The resources needed are many, but really come down to a basic few: the right attitude (do I wish to learn more about this?); time (how is my time best used and what will I need to give up in order to learn this?); and the right teacher (I have come to believe that having a good teacher-mentor goes a long way in speeding up the learning curve!). And finally, the last resource would be good business partners who understand that the more skills that a team member has, the better all the team will be – I need to thank my partners for allowing me the opportunity (and resources) to continue to learn new skills!”

From Butch Baker

“There are a lot of things that could be attributed to a successful career in swine medicine and practice. Everyone has those moments of revelation. The Executive Veterinary Program, Certificate in Swine Health Management was certainly one of those for me. The opportunity to spend 2 years interacting with LeRoy Biehl, Alex Hogg, Rod Johnson, Clark Huinker, John Baker, Mike Dierenfeld, Tim Loula, Tom Wetzell, Brad Thacker, Art Mueller, Warren Wilson, Tom Folkerts, Cary Christensen, and all of the others in our class of 42 was a decisive turning point. It was a classic moment of getting on the ‘right bus’ – a time in my life, probably the first time, when I actually knew the severe limitations in my knowledge. ‘Lifetime learning’ is one of our buzz phrases but is relative and overused. There is a great ocean of stuff to learn – it stretches to infinity. Making a difference is far more than just learning from others or even experimentation. It is evidence-based application, constant knowledge upgrading, searching and finding solutions, and continuous improvement within systems and in your own personal life and endeavors. This process is as consistent as the seasons when successful.

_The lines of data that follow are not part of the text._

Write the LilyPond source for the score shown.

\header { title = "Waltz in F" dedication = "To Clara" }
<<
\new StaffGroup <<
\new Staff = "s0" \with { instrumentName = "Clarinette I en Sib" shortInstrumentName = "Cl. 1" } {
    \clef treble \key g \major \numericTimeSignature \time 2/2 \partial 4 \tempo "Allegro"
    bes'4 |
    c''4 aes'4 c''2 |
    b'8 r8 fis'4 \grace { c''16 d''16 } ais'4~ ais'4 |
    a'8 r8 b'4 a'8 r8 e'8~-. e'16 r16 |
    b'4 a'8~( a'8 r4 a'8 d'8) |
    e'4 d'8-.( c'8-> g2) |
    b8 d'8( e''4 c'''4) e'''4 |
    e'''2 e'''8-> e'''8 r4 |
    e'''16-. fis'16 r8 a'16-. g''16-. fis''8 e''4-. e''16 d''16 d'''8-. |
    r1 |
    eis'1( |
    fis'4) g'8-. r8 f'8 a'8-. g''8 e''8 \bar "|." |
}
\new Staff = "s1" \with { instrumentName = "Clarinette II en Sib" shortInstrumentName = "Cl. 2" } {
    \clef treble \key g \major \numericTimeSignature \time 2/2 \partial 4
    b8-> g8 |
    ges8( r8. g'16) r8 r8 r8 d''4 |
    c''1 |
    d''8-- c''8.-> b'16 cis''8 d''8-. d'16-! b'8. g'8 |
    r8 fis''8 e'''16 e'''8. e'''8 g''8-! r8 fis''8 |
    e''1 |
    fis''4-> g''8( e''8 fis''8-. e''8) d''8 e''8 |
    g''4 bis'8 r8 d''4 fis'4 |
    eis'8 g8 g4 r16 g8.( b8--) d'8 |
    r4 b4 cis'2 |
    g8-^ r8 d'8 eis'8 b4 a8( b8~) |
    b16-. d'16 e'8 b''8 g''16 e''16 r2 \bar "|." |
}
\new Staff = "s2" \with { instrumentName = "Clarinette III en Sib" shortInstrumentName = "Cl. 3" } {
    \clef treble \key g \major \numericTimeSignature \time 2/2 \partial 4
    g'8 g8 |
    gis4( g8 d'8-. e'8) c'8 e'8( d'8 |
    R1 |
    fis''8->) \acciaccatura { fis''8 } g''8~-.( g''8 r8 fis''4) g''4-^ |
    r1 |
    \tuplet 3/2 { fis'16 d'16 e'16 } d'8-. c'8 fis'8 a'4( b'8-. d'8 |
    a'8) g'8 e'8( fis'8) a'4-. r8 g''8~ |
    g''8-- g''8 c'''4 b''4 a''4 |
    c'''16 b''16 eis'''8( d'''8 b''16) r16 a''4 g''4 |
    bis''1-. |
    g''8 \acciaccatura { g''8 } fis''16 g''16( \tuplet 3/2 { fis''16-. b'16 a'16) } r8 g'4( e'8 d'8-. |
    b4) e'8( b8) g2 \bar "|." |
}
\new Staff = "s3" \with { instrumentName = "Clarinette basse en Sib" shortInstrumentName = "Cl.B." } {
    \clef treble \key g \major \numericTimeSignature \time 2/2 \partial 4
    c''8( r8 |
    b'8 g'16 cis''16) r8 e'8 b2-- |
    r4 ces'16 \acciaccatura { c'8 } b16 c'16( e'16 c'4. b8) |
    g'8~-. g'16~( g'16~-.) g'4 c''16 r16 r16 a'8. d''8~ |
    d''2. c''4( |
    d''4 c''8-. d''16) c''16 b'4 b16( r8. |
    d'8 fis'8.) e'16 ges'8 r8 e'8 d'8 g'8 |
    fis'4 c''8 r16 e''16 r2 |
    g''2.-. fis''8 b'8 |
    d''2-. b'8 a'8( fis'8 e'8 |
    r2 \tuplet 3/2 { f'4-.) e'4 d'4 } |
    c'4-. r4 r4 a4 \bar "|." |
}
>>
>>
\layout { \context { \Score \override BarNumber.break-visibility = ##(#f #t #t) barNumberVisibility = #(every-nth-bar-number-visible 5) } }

With all that out of the way, the one single most important skill that has served me in swine practice, whether learned by chance or luck or by the examples given to me by my mother, father, and other mentors, is an understanding of the true meaning of service. Service in a veterinary context is all about willingness to ‘truly serve’ without reward as the primary objective. From my perspective, this requires placing financial gain below the primary objectives, which are service to family, customer, community, organizations – the list is long. There must be a certain love for helping others. Money will come as a by-product if you are a dedicated and enthusiastic service provider. This doesn’t mean that you should be ‘dumb’ about money, but a good attitude and dedicated interest in solving problems when coupled with sound science and financial knowledge will always lead to business success. Service is all about ethics and dedication.”

From Matt Ackerman

“First, people skills. The ability to listen to people and understand their concerns. The ability to relate to them in a way that you can learn from them, understand them and share your knowledge with them in a way that will help them be more successful. Second, the ability to learn from others. This is crucial at the farm level as well as the industry level. I learned almost everything I know from someone else. Third, the ability to analyze data – whether that is diagnostic data or production data in a way to help producers to make decisions. Finally, the ability to formulate a plan. It is key to be able to get input and buy-in from the whole team. I certainly don’t have it all figured out but these are the areas I am currently and constantly focusing on improving. The resources needed are great mentors, great peers, great clients, great industry support (ie, pharmaceutical, genetics, nutritional, educational) and great organizations like AASV.”